Scientific American,
1883
“A Tradition of
Giants,”
Two
miles from Mandan, on the bluffs
near the junction of the Hart and Missouri rivers is an
old cemetery of fully 100 acres in extent filled with bones of a
giant race. This vast city of the dead lies just east of Fort
Lincoln Road. The ground has the appearance of having been filled
trenches piled full of dead bodies, both man and beast, and covered
with several feet of earth. In many places mounds from 8 to 10 feet
high, and some of them 100 feet or more in length have been filled
with bones and broken pottery, vases of various bright-colored flints
and agates. The pottery is of a dark material, beautifully
decorated, delicate in finish and as light as wood, showing the work
of a people skilled in the arts and possessed of a high state of
civilization. This has evidently been a grand battlefield, where
thousands of men and horses have fallen.

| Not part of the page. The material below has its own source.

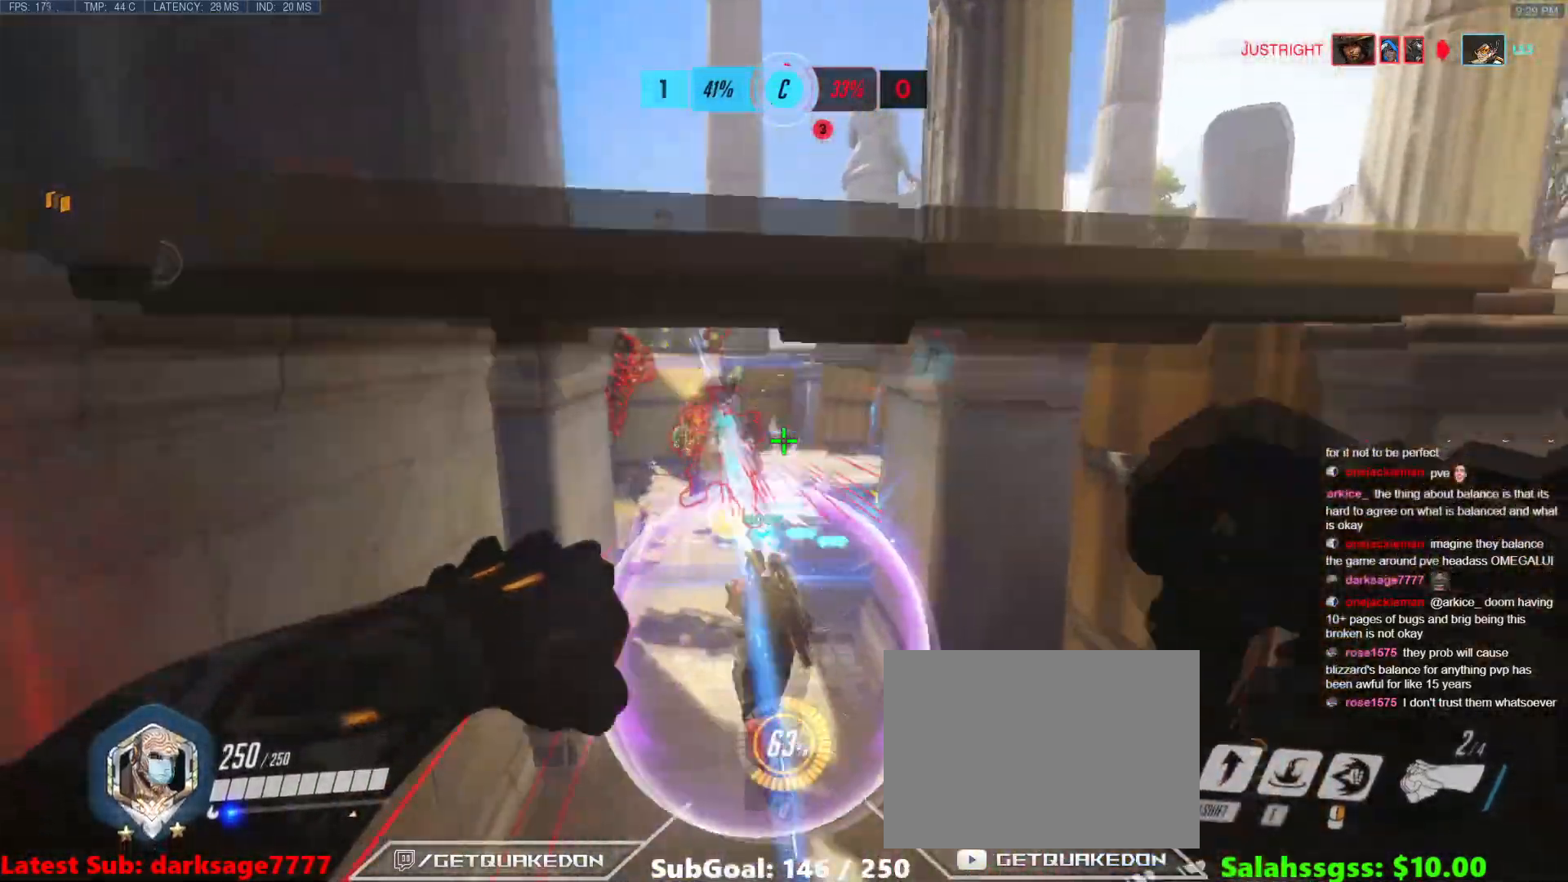
{"keys": ["d", "space"], "events": [[433, "space", "down"]]}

Nothing like a systematic
or intelligent exploration has been made, as only little holes two or
three feet in depth have been dug in some of the mounds, but many of
the bones of man and beast and beautiful specimens of broken pottery
and other curiosities have been found in those feeble efforts at
excavation. We asked an aged Indian what his people knew of these
ancient graveyards. He answered: “Me know nothing about them.